Ch. 9

14 2 0
                                    

“Cordelia, tunggu sebentar.” Suara seseorang menginterupsiku untuk berhenti melangkah, aku pun lantas menoleh dan mendapati Ezra berdiri tidak jauh dari tempatku dan Carissa berada.

“Ada yang mau aku bicarakan berdua saja denganmu.” Ucapnya sembari menatap mataku dalam.

Apa yang akan Ezra katakan? Dan kenapa harus berdua saja?

“Baiklah. Carissa pulanglah duluan. Aku nanti akan menyusul.” Ucapku sembari menatap Carissa.

“Kau yakin?”

“Iya, tentu saja.”

“Baiklah kalau begitu, aku pergi duluan. Jaga dirimu baik-baik, Lia.” Ucap Carissa sembari melangkah pergi. Aku masih memperhatikan Carissa sampai dia berbelok di ujung koridor sana. Dan mau tak mau membuatku mengalihkan pandanganku kepada Ezra.

“Ada apa? Apa yang ingin kamu bicarakan?”
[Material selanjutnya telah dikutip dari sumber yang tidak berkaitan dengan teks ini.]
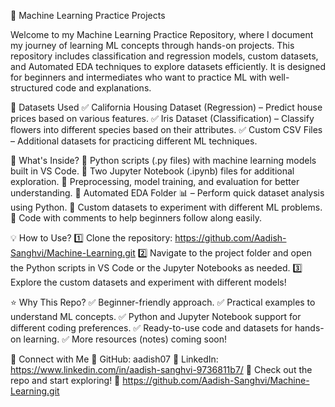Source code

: 📌 Machine Learning Practice Projects

Welcome to my Machine Learning Practice Repository, where I document my journey of learning ML concepts through hands-on projects. This repository includes classification and regression models, custom datasets, and Automated EDA techniques to explore datasets efficiently. It is designed for beginners and intermediates who want to practice ML with well-structured code and explanations.

📂 Datasets Used
✅ California Housing Dataset (Regression) – Predict house prices based on various features.
✅ Iris Dataset (Classification) – Classify flowers into different species based on their attributes.
✅ Custom CSV Files – Additional datasets for practicing different ML techniques.

🚀 What's Inside? 🔹 Python scripts (.py files) with machine learning models built in VS Code.
🔹 Two Jupyter Notebook (.ipynb) files for additional exploration.
🔹 Preprocessing, model training, and evaluation for better understanding.
🔹 Automated EDA Folder 📊 – Perform quick dataset analysis using Python.
🔹 Custom datasets to experiment with different ML problems.
🔹 Code with comments to help beginners follow along easily.

💡 How to Use? 
1️⃣ Clone the repository: https://github.com/Aadish-Sanghvi/Machine-Learning.git
2️⃣ Navigate to the project folder and open the Python scripts in VS Code or the Jupyter Notebooks as needed.
3️⃣ Explore the custom datasets and experiment with different models!

⭐ Why This Repo?
✅ Beginner-friendly approach.
✅ Practical examples to understand ML concepts.
✅ Python and Jupyter Notebook support for different coding preferences.
✅ Ready-to-use code and datasets for hands-on learning.
✅ More resources (notes) coming soon!

🔗 Connect with Me
📌 GitHub: aadish07
📌 LinkedIn: https://www.linkedin.com/in/aadish-sanghvi-9736811b7/
🔗 Check out the repo and start exploring! 🚀 https://github.com/Aadish-Sanghvi/Machine-Learning.git
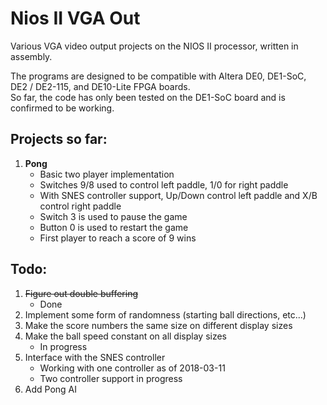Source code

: # Nios II VGA Out
Various VGA video output projects on the NIOS II processor, written in assembly.

The programs are designed to be compatible with Altera DE0, DE1-SoC, DE2 / DE2-115, and DE10-Lite FPGA boards.  
So far, the code has only been tested on the DE1-SoC board and is confirmed to be working.

## Projects so far:                                         
1. **Pong**
	- Basic two player implementation
	- Switches 9/8 used to control left paddle, 1/0 for right paddle
	- With SNES controller support, Up/Down control left paddle and X/B control right paddle
	- Switch 3 is used to pause the game
	- Button 0 is used to restart the game
	- First player to reach a score of 9 wins
	
## Todo:
1. ~~Figure out double buffering~~
	- Done
1. Implement some form of randomness (starting ball directions, etc...)
1. Make the score numbers the same size on different display sizes
1. Make the ball speed constant on all display sizes
	- In progress
1. Interface with the SNES controller
	- Working with one controller as of 2018-03-11
	- Two controller support in progress
1. Add Pong AI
“Aku gak tahu kenapa kamu akhir-akhir ini kelihatan menjaga jarak. Entah aku yang salah atau ada apa?”

“Hm? Gak juga kok. Biasanya kan kamu yang nyamperin aku duluan.”

“Iya, ya. Biasanya aku yang selalu mendatangimu duluan. Sampai aku lupa dan gak sadar diri bahwa aku sekarang bukan siapa-siapamu lagi.” Ucap Ezra dengan nada pelan.

“Iya memang. Tapi kita juga harus sama-sama menyadari bahwa sekarang kita adalah rekan kerja. Jangan sampai karena hubungan kita di masa lalu, menghambat pekerjaan kita sekarang ini.” Ucapku sembari menatapnya dalam. “Kenyataan yang pahit memang. Kita harus mengahadapi masa lalu yang sangat ingin kita lupakan, tetapi dia malah akan selalu berada di hadapan kita, entah sampai kapan.” Lanjutku.

Ezra pun menatapku dengan tatapan bingung dan kecewa. “Sebenci itukah kamu terhadapku, Lia?”

“Tidak. Aku tidak pernah membenci siapapun sampai sedalam itu. Aku hanya kesal dengan waktu, karena dia kembali mempertemukan aku dengan masa lalu terpahit yang pernah aku alami.”

“Lia, aku mohon maafkan aku. Aku tidak pernah memiliki pikiran untuk menyakitimu, bahkan untuk meninggalkanmu saja itu di luar kehendakku. Aku mohon untuk kali ini saja, tetaplah.....”

Aku pun menyela perkataan Ezra dengan nada sedikit meninggi. “Berhentilah memohon-mohon seperti ini, Ezra. Aku sudah muak mendengar perkataan maafmu. Aku sudah pernah menjelaskan bahwa aku memaafkanmu, tapi kenangan buruk itu tidak mungkin hilang dalam hitungan menit. Ketahuilah bahwa aku di sini juga merasa terluka. Aku lelah dengan semua ini. Dan kenapa juga aku harus tetap berada di sini? Untukmu? Kau yakin bahwa aku akan melakukan itu? Apa kau sadar dengan semua perkataan dan permintaanmu terhadapku?” Aku merasa hatiku sakit, dadaku bergemuruh, dan tak sadar bila air mataku mulai menetes.

“Lia, maafkan aku....” Ucap Ezra menunduk.

“Berhentilah melakukan semua ini. Maaf...” Ucapku memutar badan, sembari menyeka air mata aku melangkah meninggalkan Ezra.

Aku berjalan sembari menangis sesenggukan, sembari tetap menyeka air mata aku melangkah dengan gontai. Entahlah, pikiranku saat ini entah pergi kemana. Aku pun tak tahu. Saat berbelok di koridor depan ruangan Rasya aku kaget karena sepasang tangan kekar menarikku ke dalam pelukannya. Aku meronta minta di lepaskan, namun seseorang yang memelukku tak bergeming.

“Tenanglah.. Kenapa juga kamu malah sengaja berbincang-bincang dengan dia. Kau bodoh apa bagaimana, hm? Sudah tau luka itu tidak bisa di sembuhkan dengan mudah. Bahkan kau butuh waktu 8 tahun untuk berusaha menguburnya..” Aku mengenali suara ini. Ini adalah Rasya. Akupun memeluknya erat, menangis tersedu-sedu di pelukannya. Hingga sekitar 15 menit berlalu, tangisku pun reda.